ВЕРНАЯ ПОДРУГА Г. БЕНИСЛАВСКАЯ

ВЕРНАЯ ПОДРУГА Г. БЕНИСЛАВСКАЯ

В квартире Гали Бениславской Есенин обосновался после двухмесячной бесприютности и скитаний по разным адресам. Буквально не прошло и двух недель по возвращении из-за границы, как он разорвал брачные отношения с Дункан и съехал с Пречистенки. Пришел на Богословский к Мариенгофу, у которого уже была семья. Пожил недолго и заявил, что “не может сидеть на краю чужого гнезда”. А самое главное, убедился, что с Мариенгофом ему не о чем стало говорить.

Тут-то и возникла на его пути Галя Бениславская, бывшая работница секретариата ВЧК, — сотрудница редакции “Бедноты”, с имажинистских времен по уши влюбленная в Есенина.

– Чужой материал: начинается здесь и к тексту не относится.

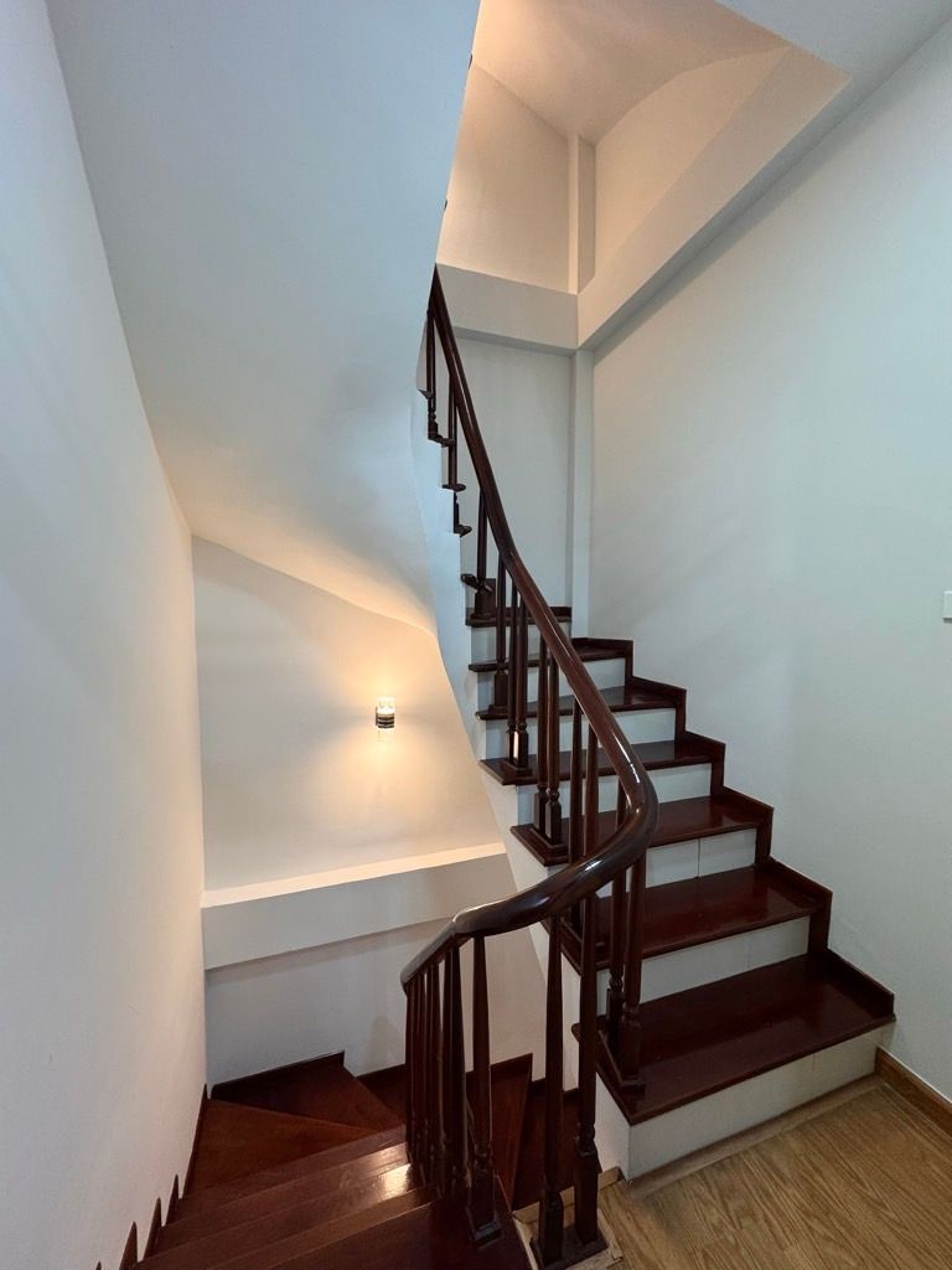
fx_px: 513
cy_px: 635
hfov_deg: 85.7
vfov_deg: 102.1
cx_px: 476
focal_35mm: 14
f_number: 2.2
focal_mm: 2.22
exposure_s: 1/50
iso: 200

Она и предоставила ему угол в своей комнате, ему и его сестре Екатерине. В этой же густонаселенной квартире жили старые знакомые — Аня Назарова, Яна Козловская, дочь известного большевика, а также партийная журналистка Софья Виноградская, редактор “Бедноты” Грандов.

Все попытки Есенина добиться собственной жилплощади остались тщетными. Ни в секретариате Троцкого, ни в Моссовете у Каменева — нигде даже ухом не повели. Ходатайства не имели никакой силы, ибо квартиры в Москве получали в первую очередь ответственные работники. Так в Брюсовском переулке, в комнате Бениславской, Есенин и прожил около года.

Он был искренне благодарен этой женщине, приютившей его и взявшей в дальнейшем в свои руки все дела по устройству рукописей и книг. Но при этом не испытывал к ней сердечных чувств, что травмировало и оскорбляло ее. Открытые свидания поэта с крутящимися вокруг “розочками” вроде Риты Лившиц, Нади Вольпин или Агнессы Рубинчик доставляли ей немалые страдания, как и поездки Есенина на Пречистенку — долго он еще не находил в себе сил окончательно порвать с Дункан и, оставив ее, испытывал обостренное желание видеться с ней хоть раз в неделю… Но даже о них Бениславская не писала в своих воспоминаниях с такой злобой и яростью, как о друзьях поэта, навещавших его на дому и встречавшихся с ним в “Стойле Пегаса”.

Помимо Бениславской у Есенина было немало евреек. В каждой из молоденьких евреек, стайкой вертевшихся вокруг поэта, ему виделась одна из библейских красавиц, вроде той, о которой сложена “Песнь песней”. Личное здесь органически сочеталось с прочитанным, и в образах миловидных барышень оживали героини древних легенд.

Он говорил об этом Агнессе Рубинчик, на эту же тему, уже сугубо применительно к литературе, вел беседы и с Надей Вольпин. А когда писал Мариенгофу из Америки и упоминал еврейских эмигрантов из России, как “лучших ценителей искусства”, пояснил это примером, хорошо ему знакомым по Москве:

— Потому ведь и в России, кроме еврейских девушек, никто нас не читал.

Однажды, услышав от какого-то “доброжелателя” о “еврейской крови” у Дункан, он только пожал плечами, дескать, к чему было это скрывать?

Двусмысленность отношений с Бениславской мучила и раздражала: он живет в квартире у женщины фактически на правах мужа, здесь его ждут, заботятся о нем, он полностью доверяет ей свои деловые отношения — но и только! В его собственной душе не было ничего похожего на любовь, и даже доверительно, откровенно поговорить с ней о том, что он чувствует, о чем думает — не мог! Женский ум, вечная ревность ко всем окружающим, абсолютная “идеологическая выдержанность” советской служащей… Так и хотелось найти утешения на стороне, но не среди “розочек”. Хотелось чего-то высокого, чистого, постоянного.